The duty of an employee at common law is also similar in that he is to comply with all lawful and reasonable orders given by his employer with respect to the performance of such functions within the scope of his employment. That duty is one of the fundamental obligations which are deemed to be impliedly undertaken in every contract of hiring. The duty of obedience at common law is subject to two qualifications, firstly that the employer may not order his employee to do something illegal or secondly order his employee to do anything dangerous.
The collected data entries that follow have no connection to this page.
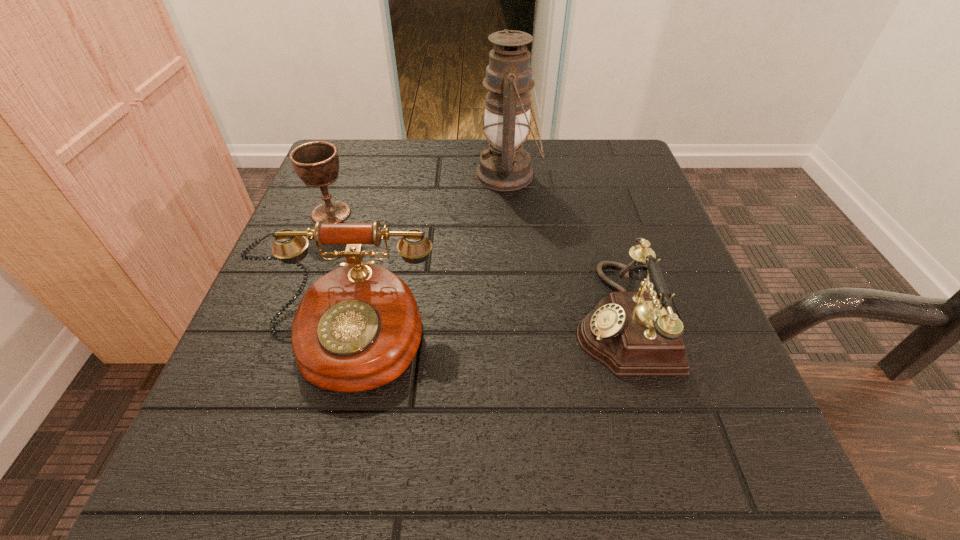
The image size is (960, 540). What are the coordinates of `free space located 0.210m on the dial of the shorter telephone` in the screenshot? It's located at (438, 317).

Identify the location of vacant space located on the dial of the shorter telephone. This screenshot has height=540, width=960. (380, 317).

The width and height of the screenshot is (960, 540). What are the coordinates of `vacant region located 0.360m on the dial of the shorter telephone` in the screenshot? It's located at (342, 317).

Locate an element on the screen. Image resolution: width=960 pixels, height=540 pixels. object present at the far edge is located at coordinates (504, 166).

This screenshot has height=540, width=960. I want to click on telephone situated at the left edge, so click(x=357, y=328).

Find the location of `chalice at the left edge`. chalice at the left edge is located at coordinates (316, 163).

Find the location of a particular element. The width and height of the screenshot is (960, 540). object that is at the right edge is located at coordinates (631, 333).

Locate an element on the screen. This screenshot has height=540, width=960. free space at the far edge of the desktop is located at coordinates (443, 174).

Where is `vacant space at the near edge`? This screenshot has width=960, height=540. vacant space at the near edge is located at coordinates (481, 472).

The width and height of the screenshot is (960, 540). What are the coordinates of `free location at the left edge` in the screenshot? It's located at (272, 282).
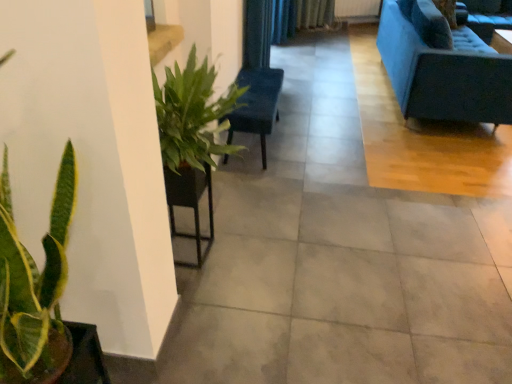
Question: Can you see black fabric curtain at upper center touching green glossy plant at lower left?

Choices:
 (A) no
 (B) yes

Answer: (A)

Question: Is black fabric curtain at upper center closer to the viewer compared to green glossy plant at lower left?

Choices:
 (A) yes
 (B) no

Answer: (B)

Question: Does black fabric curtain at upper center lie behind green glossy plant at lower left?

Choices:
 (A) yes
 (B) no

Answer: (A)

Question: Is green glossy plant at lower left located within black fabric curtain at upper center?

Choices:
 (A) no
 (B) yes

Answer: (A)

Question: Is black fabric curtain at upper center facing away from green glossy plant at lower left?

Choices:
 (A) yes
 (B) no

Answer: (B)

Question: Can you confirm if black fabric curtain at upper center is thinner than green glossy plant at lower left?

Choices:
 (A) yes
 (B) no

Answer: (A)

Question: Is matte brown flowerpot at lower left outside of velvet blue couch at upper right?

Choices:
 (A) yes
 (B) no

Answer: (A)

Question: Considering the relative sizes of matte brown flowerpot at lower left and velvet blue couch at upper right in the image provided, is matte brown flowerpot at lower left taller than velvet blue couch at upper right?

Choices:
 (A) yes
 (B) no

Answer: (B)

Question: Is matte brown flowerpot at lower left closer to the viewer compared to velvet blue couch at upper right?

Choices:
 (A) yes
 (B) no

Answer: (A)

Question: From a real-world perspective, is matte brown flowerpot at lower left beneath velvet blue couch at upper right?

Choices:
 (A) yes
 (B) no

Answer: (B)

Question: Does matte brown flowerpot at lower left turn towards velvet blue couch at upper right?

Choices:
 (A) yes
 (B) no

Answer: (B)

Question: Does matte brown flowerpot at lower left have a lesser width compared to velvet blue couch at upper right?

Choices:
 (A) yes
 (B) no

Answer: (A)

Question: From a real-world perspective, is matte brown flowerpot at lower left physically below green glossy plant at lower left?

Choices:
 (A) yes
 (B) no

Answer: (A)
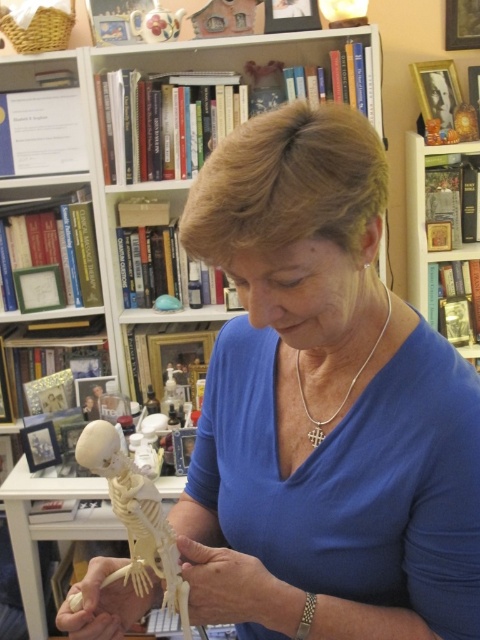
You are a student who needs to choose between the transparent plastic skeleton at lower left and the translucent plastic hand at center for a presentation. Which object is wider?

The transparent plastic skeleton at lower left is wider than the translucent plastic hand at center because its width surpasses that of the translucent plastic hand at center.

You are a photographer standing at a distance of 26.42 inches from the point marked at coordinates point (x=294, y=616). You need to take a photo of the woman holding the skeleton model. Is your current distance sufficient to capture the entire scene in one frame?

The point (x=294, y=616) is 26.42 inches away from the camera. Since the photographer is already at this distance, it should be sufficient to capture the entire scene in one frame.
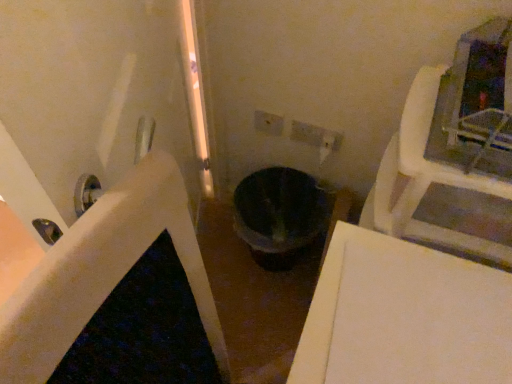
Question: Is black glossy bath at center in contact with black matte toilet bowl at center?

Choices:
 (A) yes
 (B) no

Answer: (B)

Question: Is black glossy bath at center surrounding black matte toilet bowl at center?

Choices:
 (A) no
 (B) yes

Answer: (A)

Question: Is black glossy bath at center thinner than black matte toilet bowl at center?

Choices:
 (A) yes
 (B) no

Answer: (B)

Question: Can you confirm if black glossy bath at center is shorter than black matte toilet bowl at center?

Choices:
 (A) yes
 (B) no

Answer: (A)

Question: From the image's perspective, would you say black glossy bath at center is positioned over black matte toilet bowl at center?

Choices:
 (A) yes
 (B) no

Answer: (B)

Question: Is black glossy bath at center positioned far away from black matte toilet bowl at center?

Choices:
 (A) no
 (B) yes

Answer: (A)

Question: Are black matte toilet bowl at center and black glossy bath at center far apart?

Choices:
 (A) no
 (B) yes

Answer: (A)

Question: Can you confirm if black matte toilet bowl at center is positioned to the right of black glossy bath at center?

Choices:
 (A) yes
 (B) no

Answer: (A)

Question: Does black matte toilet bowl at center have a larger size compared to black glossy bath at center?

Choices:
 (A) no
 (B) yes

Answer: (A)

Question: Considering the relative sizes of black matte toilet bowl at center and black glossy bath at center in the image provided, is black matte toilet bowl at center wider than black glossy bath at center?

Choices:
 (A) yes
 (B) no

Answer: (B)

Question: Is black matte toilet bowl at center looking in the opposite direction of black glossy bath at center?

Choices:
 (A) yes
 (B) no

Answer: (B)

Question: Can you see black matte toilet bowl at center touching black glossy bath at center?

Choices:
 (A) yes
 (B) no

Answer: (B)

Question: Can you confirm if white plastic electric outlet at center is taller than black matte toilet bowl at center?

Choices:
 (A) no
 (B) yes

Answer: (A)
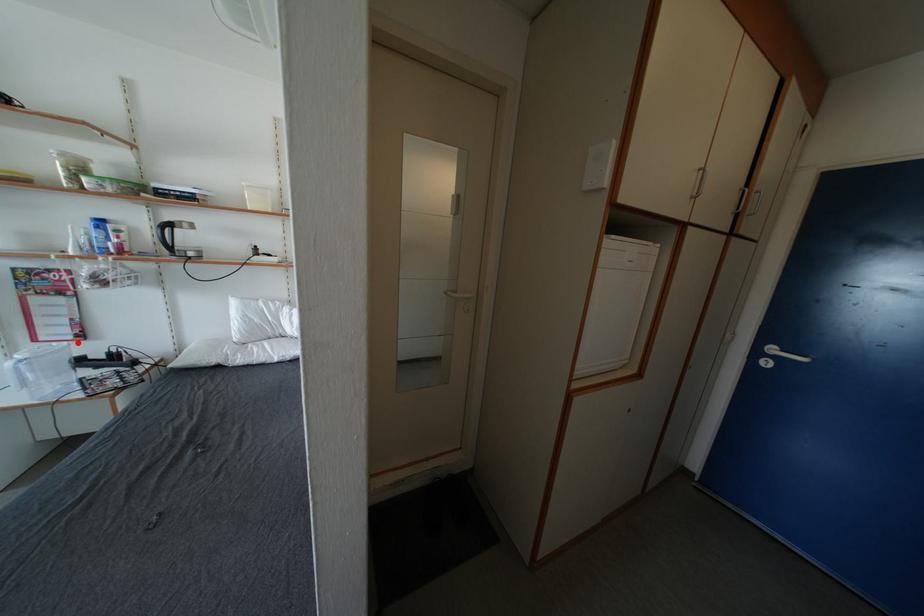
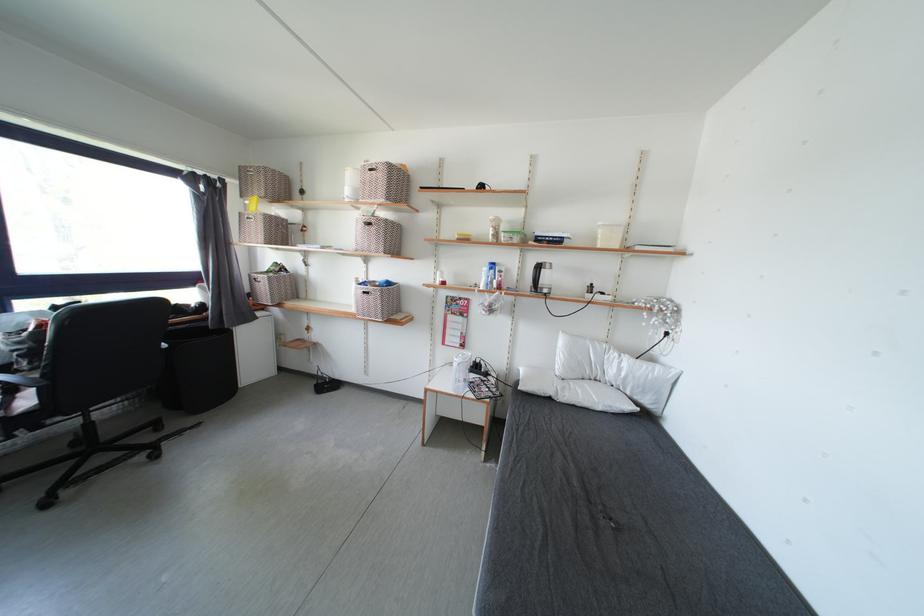
Question: I am providing you with two images of the same scene from different viewpoints. Given a red point in image1, look at the same physical point in image2. Is it:

Choices:
 (A) Closer to the viewpoint
 (B) Farther from the viewpoint

Answer: (B)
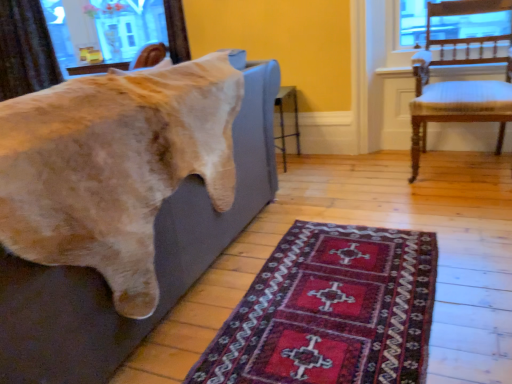
Locate an element on the screen. The image size is (512, 384). empty space that is to the right of dark red woven rug at lower center is located at coordinates (470, 248).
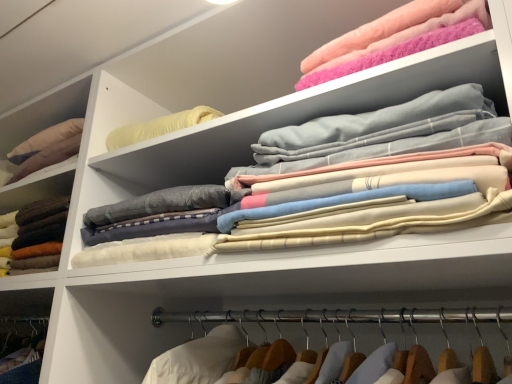
Question: From the image's perspective, is soft wool sweater at left, which is the 3th clothing from right to left, under soft cotton sheets at upper center, marked as the 2th clothing in a right-to-left arrangement?

Choices:
 (A) yes
 (B) no

Answer: (A)

Question: Is soft wool sweater at left, placed as the 1th clothing when sorted from left to right, far from soft cotton sheets at upper center, marked as the 2th clothing in a right-to-left arrangement?

Choices:
 (A) yes
 (B) no

Answer: (B)

Question: From a real-world perspective, is soft wool sweater at left, which is the 3th clothing from right to left, below soft cotton sheets at upper center, marked as the 2th clothing in a right-to-left arrangement?

Choices:
 (A) no
 (B) yes

Answer: (B)

Question: Is soft wool sweater at left, placed as the 1th clothing when sorted from left to right, facing towards soft cotton sheets at upper center, the 2th clothing when ordered from left to right?

Choices:
 (A) yes
 (B) no

Answer: (B)

Question: From a real-world perspective, is soft wool sweater at left, which is the 3th clothing from right to left, on soft cotton sheets at upper center, the 2th clothing when ordered from left to right?

Choices:
 (A) yes
 (B) no

Answer: (B)

Question: Based on their positions, is soft cotton sheets at upper center, marked as the 2th clothing in a right-to-left arrangement, located to the left or right of soft wool sweater at left, placed as the 1th clothing when sorted from left to right?

Choices:
 (A) left
 (B) right

Answer: (B)

Question: From the image's perspective, is soft cotton sheets at upper center, the 2th clothing when ordered from left to right, located above or below soft wool sweater at left, placed as the 1th clothing when sorted from left to right?

Choices:
 (A) above
 (B) below

Answer: (A)

Question: Relative to soft wool sweater at left, which is the 3th clothing from right to left, is soft cotton sheets at upper center, the 2th clothing when ordered from left to right, in front or behind?

Choices:
 (A) behind
 (B) front

Answer: (B)

Question: Is point (301, 221) closer or farther from the camera than point (67, 201)?

Choices:
 (A) closer
 (B) farther

Answer: (A)

Question: Relative to fluffy pink towel at upper right, marked as the third clothing in a left-to-right arrangement, is soft wool sweater at left, placed as the 1th clothing when sorted from left to right, in front or behind?

Choices:
 (A) behind
 (B) front

Answer: (A)

Question: From the image's perspective, is soft wool sweater at left, which is the 3th clothing from right to left, positioned above or below fluffy pink towel at upper right, marked as the third clothing in a left-to-right arrangement?

Choices:
 (A) below
 (B) above

Answer: (A)

Question: Is soft wool sweater at left, placed as the 1th clothing when sorted from left to right, inside or outside of fluffy pink towel at upper right, marked as the third clothing in a left-to-right arrangement?

Choices:
 (A) outside
 (B) inside

Answer: (A)

Question: Based on their sizes in the image, would you say soft wool sweater at left, placed as the 1th clothing when sorted from left to right, is bigger or smaller than fluffy pink towel at upper right, marked as the third clothing in a left-to-right arrangement?

Choices:
 (A) small
 (B) big

Answer: (B)

Question: Based on their sizes in the image, would you say soft wool sweater at left, placed as the 1th clothing when sorted from left to right, is bigger or smaller than soft cotton sheets at upper center, the 2th clothing when ordered from left to right?

Choices:
 (A) big
 (B) small

Answer: (B)

Question: Is soft wool sweater at left, placed as the 1th clothing when sorted from left to right, to the left or to the right of soft cotton sheets at upper center, the 2th clothing when ordered from left to right, in the image?

Choices:
 (A) right
 (B) left

Answer: (B)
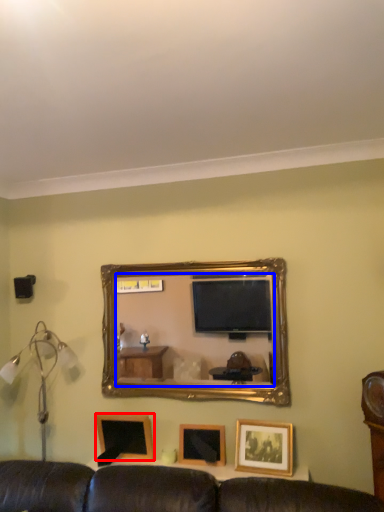
Question: Among these objects, which one is farthest to the camera, picture frame (highlighted by a red box) or mirror (highlighted by a blue box)?

Choices:
 (A) picture frame
 (B) mirror

Answer: (A)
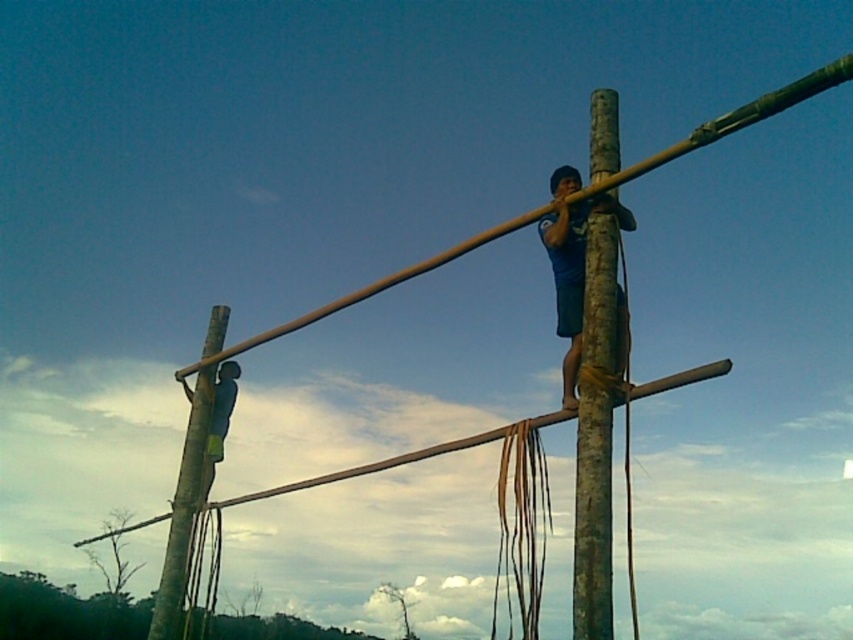
In the scene shown: What is the 2D coordinate of the brown wood pole at center in the image?

The brown wood pole at center is located at the 2D coordinate point of (729,124).

You are planning to hang a swing between the brown wood pole at center and the brown wood pole at left. Considering their heights, which pole will require you to climb higher to attach the swing?

The brown wood pole at center is taller than the brown wood pole at left, so you will need to climb higher to attach the swing to the brown wood pole at center.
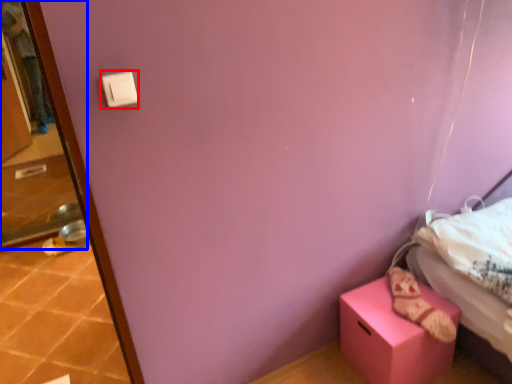
Question: Which point is closer to the camera, light switch (highlighted by a red box) or screen door (highlighted by a blue box)?

Choices:
 (A) light switch
 (B) screen door

Answer: (A)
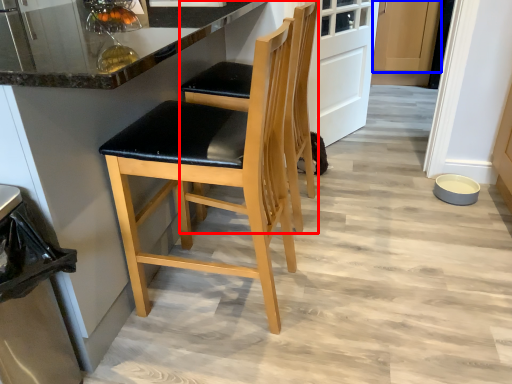
Question: Which object appears farthest to the camera in this image, chair (highlighted by a red box) or cabinetry (highlighted by a blue box)?

Choices:
 (A) chair
 (B) cabinetry

Answer: (B)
However it may well be that an employee is caught in the situation that he
is required to obey an order and he is doubtful whether the order is legal or not. Under those circumstances the proper course is for the employee to obey the order first and to challenge its legality in separate proceedings. This distinction is made on the basis that if the law allows the employee to disobey any order he thinks is not legal, it would be impossible for the management to maintain discipline and industrial peace. On the other hand, if the employee takes upon himself to disobey the order which he thinks to be unlawful and unreasonable two courses are open to him. He can point out his difficulties, if any, to the superior and if the latter insists on the order being carried out, he can do the work and take the matter further in proceedings against his employer or to complain to his union. If he disobeys, he must take the risk if the Court finds the order to be lawful and reasonable. See the case of Pan Global Textiles Berhad, Pulau Pinang v Ang Beng Teik (2002) 2 MLJ 27.
For the reasons that we give in this judgment we answer both questions posed to us in the negative.
As we accept the findings of fact made by the Industrial Court and we see nothing perverse in their application to the relevant employment laws, we allow this appeal with costs here as well as costs in the High Court and Court of Appeal, set aside the orders of the Court of Appeal dated 20 November 2003 and restore Award No. 179 of 1993 dated 16 June 1993. The deposit made in this appeal is to be refunded to the Appellant.
My learned brothers, Abdul Malek Ahmad, PCA, and Alauddin Mohd Sheriff, FCJ, who have had sight of this judgment in draft concur with the reasons given and the conclusions reached.
Sgd.
Dated: 4 July 2006 (SITI NORMA YAAKOB )
FEDERAL COURT MALAYSIA
PUTRAJAYA
Counsel:
Dato’ Dr. Cyrus Das (Mr. Wang Kuo Shing with him) for the Appellant.